PyTorch Lightning¶
This notebook revisits the classic MNIST classification task that we previously used to demonstrate deep learning with PyTorch, but with the aim of demonstrating the benefits of using the PyTorch Lightening framework. PyTorch Lightning extends PyTorch to provide a consistent workflow for defining, training and applying deep learning models, together with many productivity gains via automating repetetive tasks common to deep learning.
The two core components of PyTorch Lightning are the LightningModule
and Trainer
classes. This notebook makes use of these classes to rework a pure PyTorch MNIST classification model (see previous notebook on Deep Learning).
Imports and Configuration¶
We can use PyTorch lightening to manage random seeds across multiple workers.
from typing import Sequence, Tuple
import torch
import torchvision
import pytorch_lightning as pl
from matplotlib import pyplot as plt
from torch import nn
from torch.utils.data import DataLoader
from tqdm import tqdm
pl.seed_everything(42, workers=True)
Global seed set to 42
42
Get Dataset¶
train_data = torchvision.datasets.MNIST(
root="./data",
train=True,
download=True,
transform=torchvision.transforms.ToTensor(),
)
test_data = torchvision.datasets.MNIST(
root="./data",
train=False,
download=True,
transform=torchvision.transforms.ToTensor(),
)
print(f"{len(train_data):,} instances of training data")
print(f"{len(test_data):,} instances of training data")
60,000 instances of training data 10,000 instances of training data
Inspect a single instance of training data.
data_instance, data_label = train_data[0]
print(f"label = {data_label}")
_ = plt.imshow(data_instance[0], cmap="gray")
label = 5
Training a Classification Model¶
The pytorch_lightning.LightningModule
class inherits the torch.nn.Module
class and extends it with several methods that help to standardise deep learning workflows. We will only make use of those that assist with training and prediction - for full details see the LightningModule API reference.
class ClassifyMNIST(pl.LightningModule):
"""MNIST classification with PyTorch Lightening."""
def __init__(self, n_hidden_neurons):
"""Constructor.
Model definition and configuration.
"""
super().__init__()
self.input_dim = 28 * 28
self.n_classes = 10
self.n_hidden_neurons = n_hidden_neurons
self.model = nn.Sequential(
nn.Flatten(),
nn.Linear(self.input_dim, n_hidden_neurons),
nn.ReLU(),
nn.Linear(n_hidden_neurons, self.n_classes),
)
def forward(self, X: torch.Tensor) -> torch.Tensor:
"""Compute a forward-pass of the model."""
return self.model(X)
def training_step(
self, batch: Tuple[torch.Tensor, torch.Tensor], batch_idx: int
) -> torch.Tensor:
"""Compute the loss for a single batch within an epoch."""
X, y = batch
y_hat = self.model.forward(X)
loss = nn.functional.cross_entropy(y_hat, y)
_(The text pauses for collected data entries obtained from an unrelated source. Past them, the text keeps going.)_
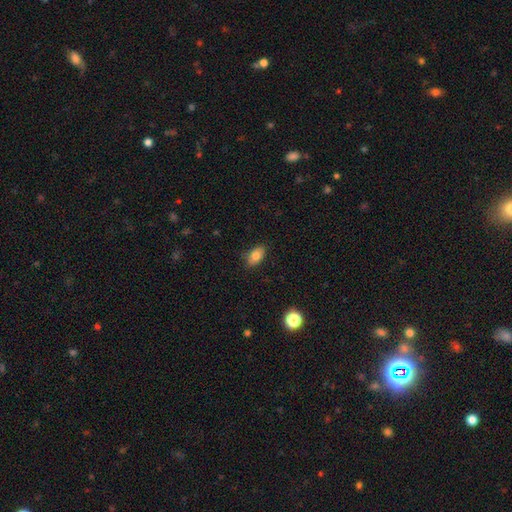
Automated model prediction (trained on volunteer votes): Q: Smooth or featured?
A: smooth (82%); runner-up: featured or disk (9%)
Q: How rounded?
A: in between (88%); runner-up: round (10%)
Q: Merging?
A: none (83%); runner-up: minor disturbance (14%)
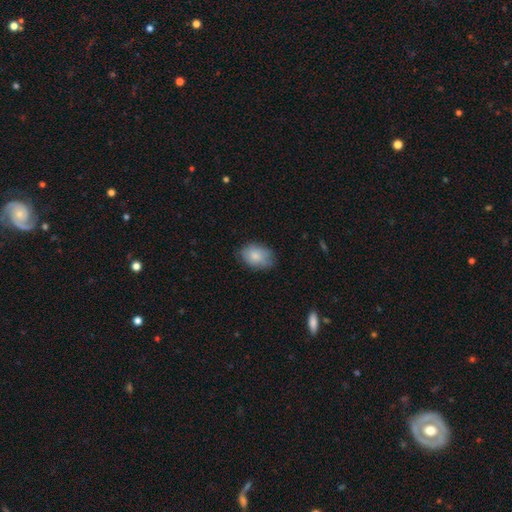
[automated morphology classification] smooth 82%, featured or disk 11%, star or artifact 6%. Down the decision tree: how rounded — in between (82%); merging — none (77%).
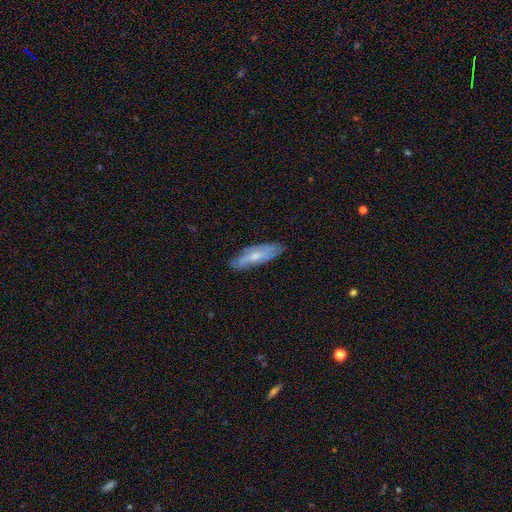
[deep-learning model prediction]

self.log("train_loss", loss) # TensorBoard logging
return loss
def configure_optimizers(self):
"""Setup optimisers to use for training."""
optimiser = torch.optim.SGD(self.parameters(), lr=0.05)
return optimiser
def test_step(
self, batch: Tuple[torch.Tensor, torch.Tensor], batch_idx: int
) -> None:
"""Compute test metrics for a single batch of test data."""
X, y = batch
y_hat_prob = self.model(X)
y_hat_cat = torch.argmax(y_hat_prob, 1)
accuracy = (y_hat_cat == y).sum() / len(y)
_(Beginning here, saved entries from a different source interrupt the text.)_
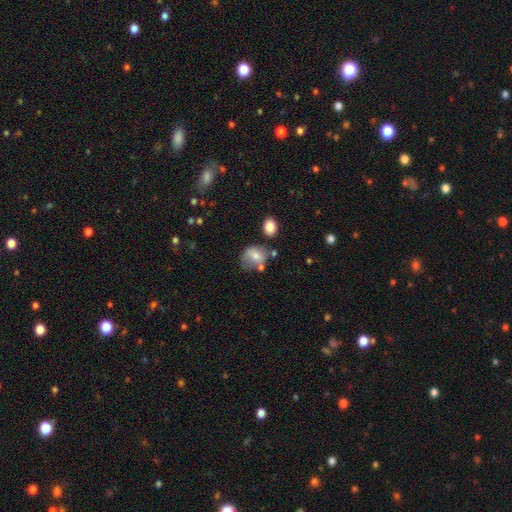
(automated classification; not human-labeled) This appears to be a smooth galaxy with no disk features (69%) that is round (52%). Merging: none (43%).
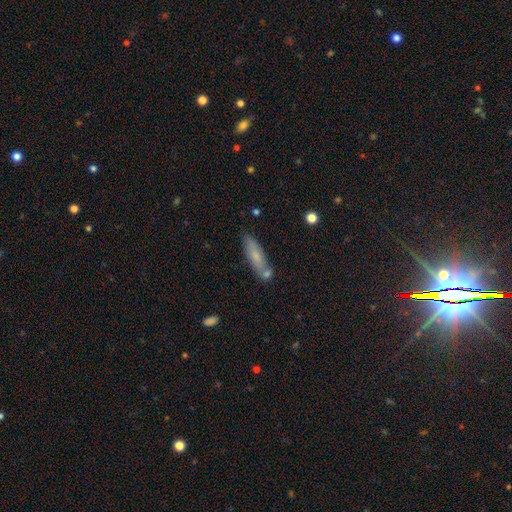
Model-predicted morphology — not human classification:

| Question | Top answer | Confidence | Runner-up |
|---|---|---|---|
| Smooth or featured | smooth | 66% | featured or disk (26%) |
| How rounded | cigar-shaped | 70% | in between (28%) |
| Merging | none | 68% | minor disturbance (16%) |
metrics = {"accuracy": accuracy}
self.log_dict(metrics)
def predict_step(
self,
batch: Tuple[torch.Tensor, torch.Tensor],
batch_idx: int,
dataloader_idx: int = 0,
) -> torch.Tensor:
"""Score a single batch of data."""
X, y = batch
y_hat_prob = self.model(X)
y_hat_cat = torch.argmax(y_hat_prob, 1)
return y_hat_cat
The training_step
and configure_optimizers
methods will enable Trainer
objects to run training, without us needing to develop the training loop. Whereas these methods are essentially mandatory, there are many methods that can be overriden that are not. We've decided to define our own test_step
and predict_step
methods, to enable the computation of performance metrics and inference.
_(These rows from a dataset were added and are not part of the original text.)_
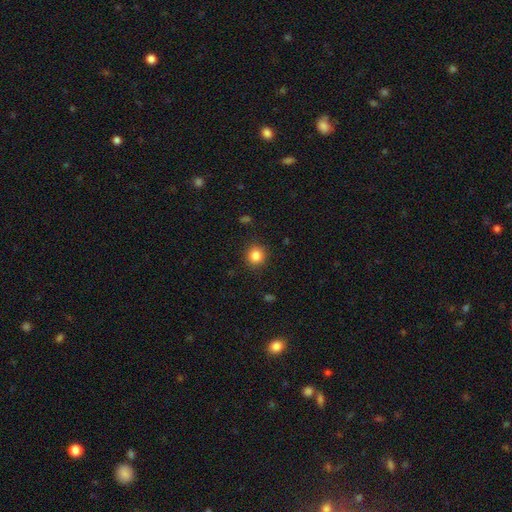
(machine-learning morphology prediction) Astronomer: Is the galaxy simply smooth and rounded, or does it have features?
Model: smooth — 84%.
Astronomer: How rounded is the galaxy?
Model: round — 90%.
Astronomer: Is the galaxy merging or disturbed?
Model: none — 90%.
We now fit the model using an instance of the Trainer
class, that will handles GPU acceleration, checkpointing (i.e., saving) parameters and a lot more - see the Trainer API reference for the full details.
model = ClassifyMNIST(28 * 28)
trainer = pl.Trainer(
max_epochs=10, deterministic=True, default_root_dir=".", accelerator="auto"
)
train_data_loader = DataLoader(dataset=train_data, batch_size=500, num_workers=10)
trainer.fit(model=model, train_dataloaders=train_data_loader)
GPU available: True (mps), used: True TPU available: False, using: 0 TPU cores IPU available: False, using: 0 IPUs HPU available: False, using: 0 HPUs | Name | Type | Params ------------------------------------- 0 | model | Sequential | 623 K ------------------------------------- 623 K Trainable params 0 Non-trainable params 623 K Total params 2.493 Total estimated model params size (MB)
Training: 0it [00:00, ?it/s]
`Trainer.fit` stopped: `max_epochs=10` reached.
We can also use our Trainer
object to apply our test_step
to all batches of our test dataset.
test_data_loader = DataLoader(dataset=test_data, batch_size=10000, num_workers=10)
test_metrics = trainer.test(ckpt_path="best", dataloaders=test_data_loader)
test_metrics[0]["accuracy"]
Restoring states from the checkpoint path at ./lightning_logs/version_4/checkpoints/epoch=9-step=1200.ckpt Loaded model weights from checkpoint at ./lightning_logs/version_4/checkpoints/epoch=9-step=1200.ckpt
Testing: 0it [00:00, ?it/s]
──────────────────────────────────────────────────────────────────────────────────────────────────────────────────────── Test metric DataLoader 0 ──────────────────────────────────────────────────────────────────────────────────────────────────────────────────────── accuracy 0.9232001304626465 ────────────────────────────────────────────────────────────────────────────────────────────────────────────────────────
0.9232001304626465
And our Trainer
object will also apply our predict_step
to all batches of an arbitrary dataset.
predictions = trainer.predict(
ckpt_path="best",
dataloaders=test_data_loader,
)
predictions[0]
Restoring states from the checkpoint path at ./lightning_logs/version_4/checkpoints/epoch=9-step=1200.ckpt Loaded model weights from checkpoint at ./lightning_logs/version_4/checkpoints/epoch=9-step=1200.ckpt
Predicting: 120it [00:00, ?it/s]
tensor([7, 2, 1, ..., 4, 5, 6])
And we can still score a single instance of data manually.
model.eval()
with torch.inference_mode():
output_from_final_layer = model.forward(data_instance)
value, index = torch.max(output_from_final_layer, 1)
index
tensor([5])